A blog for gourmet palates
living on squatter budgets.
Saturday, November 26, 2011
Kiss My Morbier
Muenster, flour, bell pepper, scallion, carnation milk, & butter
Woe betide the creature who steps into my garden when I’m cooking Thanksgiving dinner. For me, cooking is a deep, meditative journey and to prepare for such an adventure, I must nourish my spirit with secret treats that will get me through the congested parking lots, frequent jaunts to Walmart and Whole Foods, chopping, massaging, and leaky onion-eyes. These treats are not on the menu. They’re in my gourmet squatter stash. This year I hooked myself up with a quarter pound of morbier and Boar's Head Prosciutto Piccolo.

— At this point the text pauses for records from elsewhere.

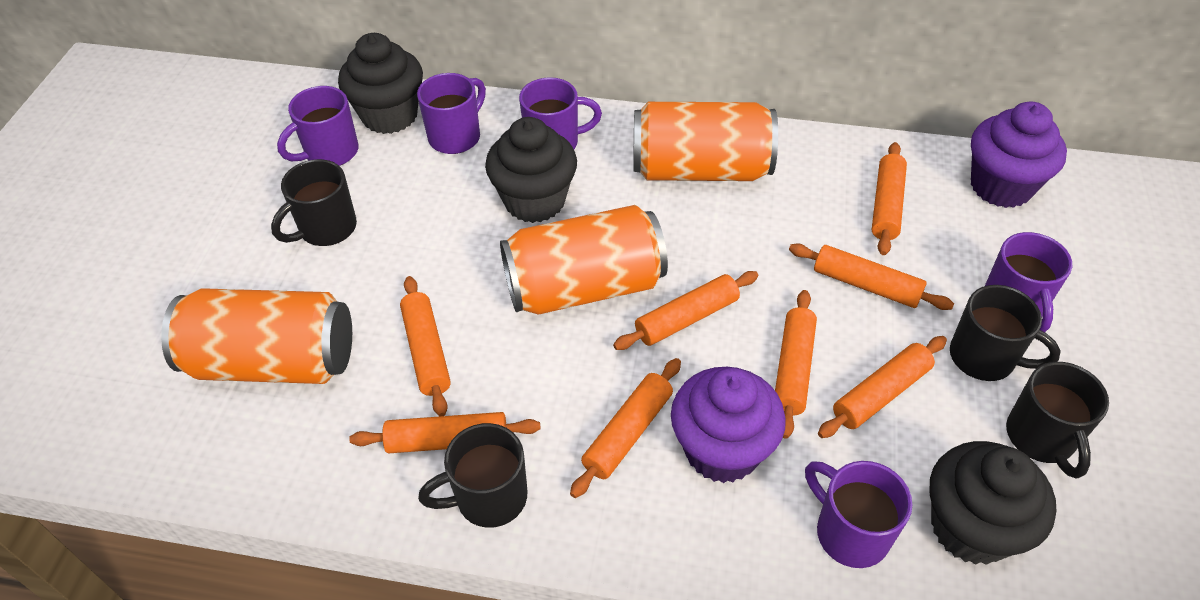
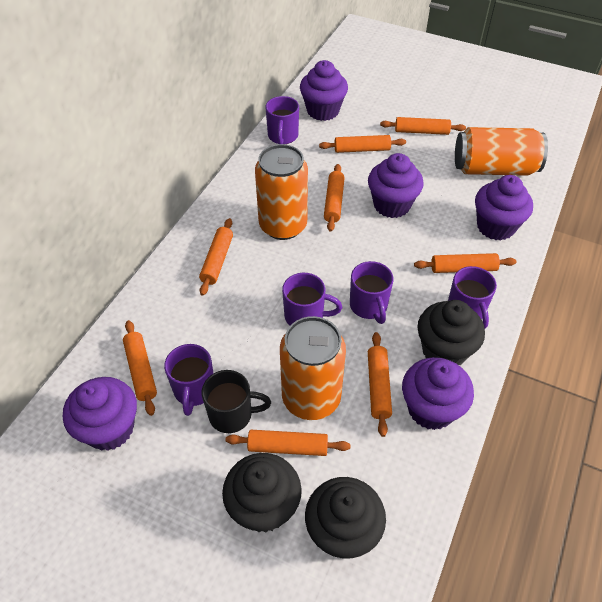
black mug: 4 -> 1
purple cupcake: 2 -> 5

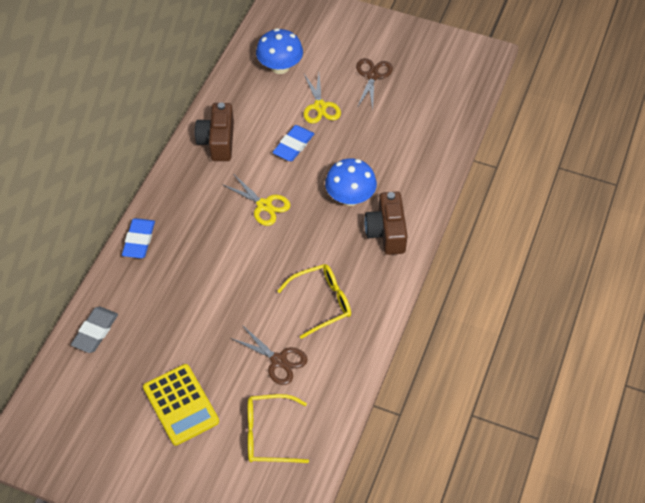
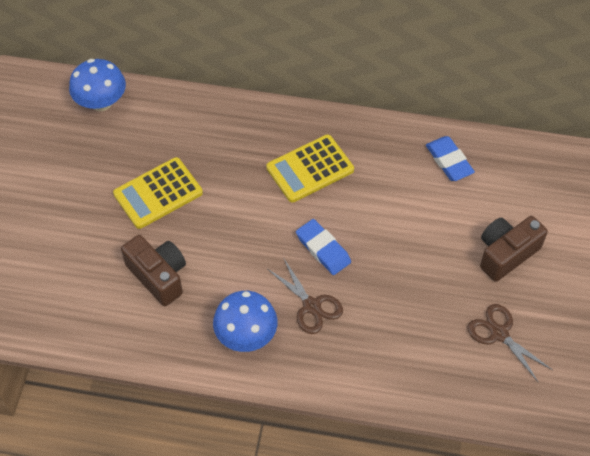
grey eraser: 1 -> 0
yellow calculator: 1 -> 2
yellow glasses: 2 -> 0
yellow scissors: 2 -> 0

The prosciutto piccolo tastes like a knock-off Proscuitto di Parma with its yummy, salty bite. And it’s way cheaper. I love morbier funk—the detestable, French cheese aroma that’s comparable to sweaty armpits. I grabbed some Jamaican water crackers from my mother’s cracker jar since they were there. These crackers are thick and can handle the most creative topping towers. I made this crazy dip with mayo, finely chopped rosemary I pulled from my garden, ground black pepper and a spike of scotch bonnet pepper sauce. Increíble. And, of course, there’s the wine. I bought an Australian Grenache not worth mentioning and ended up sipping some Korbel a cousin gave me as a gift. It’s not Champagne, but it served its purpose. I was ready to work. It’s taken me eight whole years t0 master the art of making a creamy mac-n-cheese. Inspired by Haitian cooks’ amazing macaroni au gratin, I subbed whole milk for carnation milk. I also subbed sharp cheddar with Finlandia aged Muenster which is reminiscent of a gorgeous, sharp British cheddar. It was a beautiful Thanksgiving dinner. My father told Jamaican duppy (ghost) stories that had us cry with laughter. I watched my family chew bones, their eyes licking the plates. When my mother wandered into the kitchen, I stuck a piece of piccolo-wrapped morbier into her mouth. “Mmmmm. Where did this come from?,” she asked.